Spinach is a remarkably cold-hardy crop. Across the Valley, farmers are spending these wintery February days harvesting the popular green.

I recently spoke with Dan Pratt, the Farm Manager at Astarte Farm in Hadley. Dan explained that to make sure they had spinach to harvest this February, the Astarte team planted their spinach in a high tunnel, an unheated greenhouse insulated by a plastic covering, way back in August. While the crops in the fields were deluged by the unusually wet 2018 autumn, the spinach crop thrived under the protection of the tunnel. As the cold swept across the Valley, the high tunnel’s plastic insulation amplified the weak winter sun. Even on a freezing day, the temperature inside the tunnel can nose above 60° when the sun is shining. This greenhouse effect allowed Astarte’s spinach crop to continue slowly growing through some of the coldest and darkest days of the year.

Of course, the high tunnel’s thin layer of plastic is not enough insulation to hold back the cold during a long winter night. Temperatures have been dipping below freezing in Astarte’s tunnels but fortunately for us, when spinach is hit with frigid temperatures the plant produces extra sugar to protect itself from the cold. Warm days combined with cold nights have produced February spinach harvests that are sweet and crisp.

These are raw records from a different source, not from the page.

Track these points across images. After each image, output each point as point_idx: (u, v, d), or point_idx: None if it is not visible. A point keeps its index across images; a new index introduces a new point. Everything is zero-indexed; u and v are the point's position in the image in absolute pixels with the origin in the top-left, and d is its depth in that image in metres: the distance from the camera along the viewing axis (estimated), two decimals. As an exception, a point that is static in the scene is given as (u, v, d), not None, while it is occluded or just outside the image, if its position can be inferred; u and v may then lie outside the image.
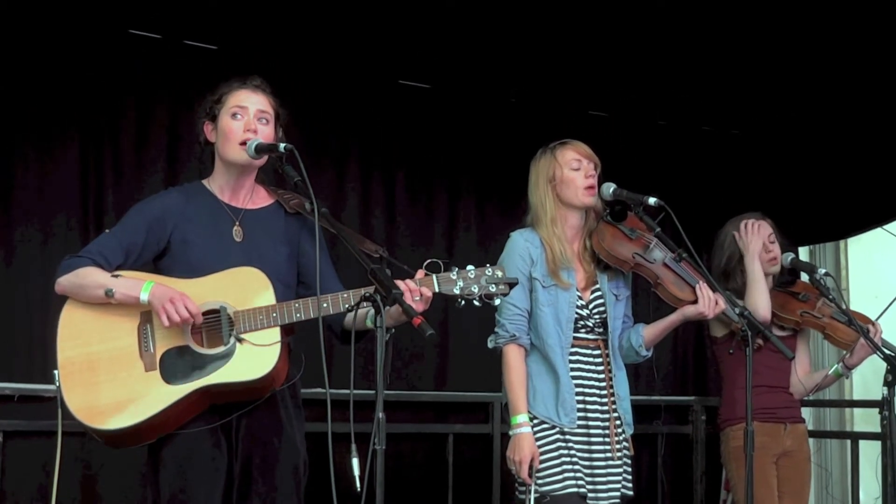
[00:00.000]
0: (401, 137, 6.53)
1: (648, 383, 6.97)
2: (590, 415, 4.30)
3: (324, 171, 6.25)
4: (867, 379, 7.96)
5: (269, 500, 3.70)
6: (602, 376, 4.37)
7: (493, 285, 3.67)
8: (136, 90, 5.74)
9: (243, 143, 3.73)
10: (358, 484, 3.22)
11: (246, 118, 3.76)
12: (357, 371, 3.48)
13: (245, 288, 3.66)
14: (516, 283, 3.83)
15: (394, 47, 6.17)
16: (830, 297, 5.04)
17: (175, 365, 3.59)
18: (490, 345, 4.36)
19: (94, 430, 3.58)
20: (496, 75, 6.58)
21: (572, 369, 4.31)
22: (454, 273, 3.67)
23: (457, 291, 3.65)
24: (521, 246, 4.34)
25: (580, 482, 4.22)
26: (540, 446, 4.23)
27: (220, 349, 3.61)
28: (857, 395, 8.11)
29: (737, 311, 4.34)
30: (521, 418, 4.23)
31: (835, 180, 7.37)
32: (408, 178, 6.54)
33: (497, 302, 3.72)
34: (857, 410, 8.10)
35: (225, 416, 3.64)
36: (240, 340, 3.60)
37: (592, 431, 4.29)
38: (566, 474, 4.21)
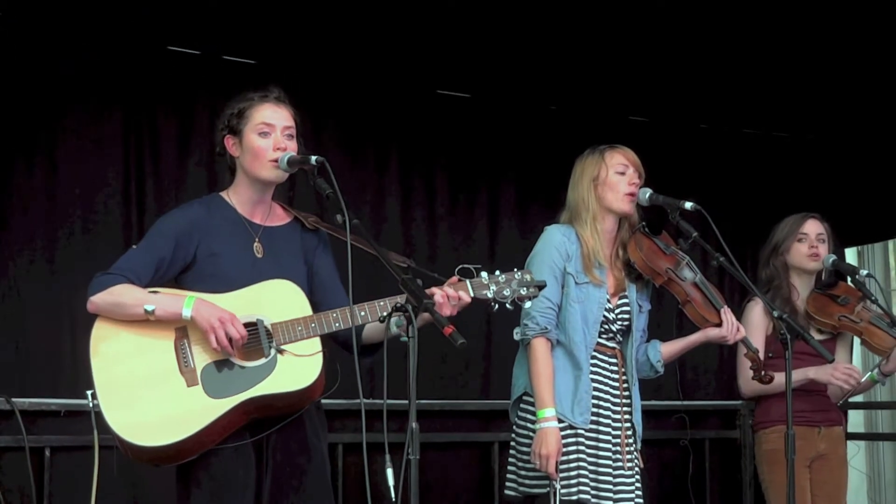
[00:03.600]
0: (440, 147, 6.54)
1: (691, 390, 6.98)
2: (602, 420, 4.31)
3: (364, 182, 6.28)
4: (920, 380, 7.89)
5: None
6: (617, 384, 4.38)
7: (525, 288, 3.73)
8: (176, 106, 5.80)
9: (274, 161, 3.71)
10: (392, 494, 3.22)
11: (274, 135, 3.73)
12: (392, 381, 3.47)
13: (279, 300, 3.65)
14: (545, 286, 3.87)
15: (432, 57, 6.19)
16: (873, 297, 5.00)
17: (217, 379, 3.56)
18: (517, 337, 4.35)
19: (137, 447, 3.52)
20: (535, 83, 6.58)
21: (591, 372, 4.32)
22: (486, 278, 3.71)
23: (490, 295, 3.70)
24: (557, 239, 4.34)
25: (582, 489, 4.22)
26: None
27: (261, 361, 3.58)
28: (910, 397, 8.05)
29: (776, 314, 4.31)
30: (548, 412, 4.20)
31: (881, 179, 7.31)
32: (449, 188, 6.55)
33: (528, 305, 3.78)
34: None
35: (256, 433, 3.62)
36: (280, 352, 3.58)
37: (602, 437, 4.29)
38: (581, 479, 4.23)
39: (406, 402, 3.30)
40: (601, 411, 4.31)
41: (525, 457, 4.32)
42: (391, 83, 6.36)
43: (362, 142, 6.32)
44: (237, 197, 3.82)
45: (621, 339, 4.42)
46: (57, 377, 5.42)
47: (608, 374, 4.37)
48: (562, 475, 4.21)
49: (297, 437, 3.71)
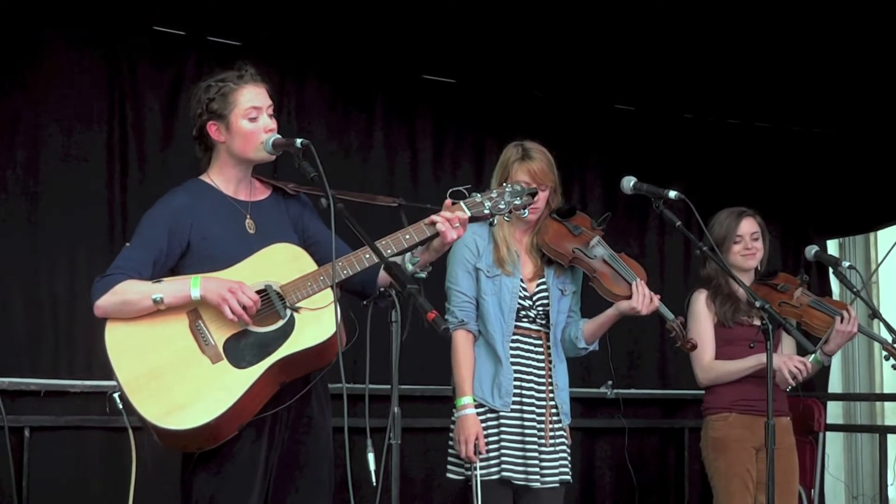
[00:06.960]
0: (426, 132, 6.53)
1: (672, 378, 7.00)
2: (525, 401, 4.41)
3: (349, 167, 6.26)
4: (898, 372, 7.92)
5: (303, 493, 3.73)
6: (542, 366, 4.47)
7: (518, 198, 3.84)
8: (161, 87, 5.77)
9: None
10: (374, 478, 3.23)
11: (262, 117, 3.74)
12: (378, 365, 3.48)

Pick up some frost-kissed spinach for a favorite recipe of Dan’s wife, Candice: Spinach Pie. Briefly sauté onion, garlic, and spinach and add dried basil, mint, salt, olive oil, and lemon juice to taste. Shape your favorite pizza dough into ten small, flat circles and place a dollop of your sautéed filling onto each circle. Add crumbled feta cheese on top then fold the dough in half, pressing the edges and making a few slits on top. Bake at 450° for 15 minutes and then enjoy with friends!